Since a, b, c form a triangle, the area of the triangle could be expressed in terms of three sides of the trianlge per Heron's formula.

A = \dfrac{1}{4}\sqrt{(a+b+c)(-a+b+c)(a-b+c)(a+b-c)}

= \dfrac{1}{4}\sqrt{-a^4-b^4-c^4+2a^2b^2+2b^2c^2+2a^2c^2}

Since the radicand of square root must be positive, a,b,c satisfy the following condition.

2a^2b^2+2b^2c^2+2a^2c^2 > a^4+b^4+c^4

In order for \sqrt{a},\sqrt{b}, \sqrt{c} to form a triangle. \sqrt{a},\sqrt{b}, \sqrt{c} must satisfy the same condition, that is

2ab+abc+2ac>a^2+b^2+c^2

which is the conclusion to prove for the problem.

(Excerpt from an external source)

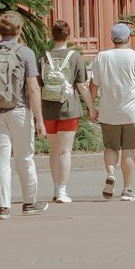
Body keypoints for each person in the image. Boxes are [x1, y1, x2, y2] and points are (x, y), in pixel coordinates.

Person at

According to the triangle inequality theorem, the sum of any two sides of a triangle is greater than the third side of the triangle, that is

a+b>c ⇒ ac+bc>c^2

b+c>a ⇒ab+ac>a^2

c+a>b ⇒ bc+ab>b^2

Addition of above three inequalities yields proof of the conclusion.

2ab+abc+2ac>a^2+b^2+c^2

which means \sqrt{a},\sqrt{b}, \sqrt{c} also form a triangle.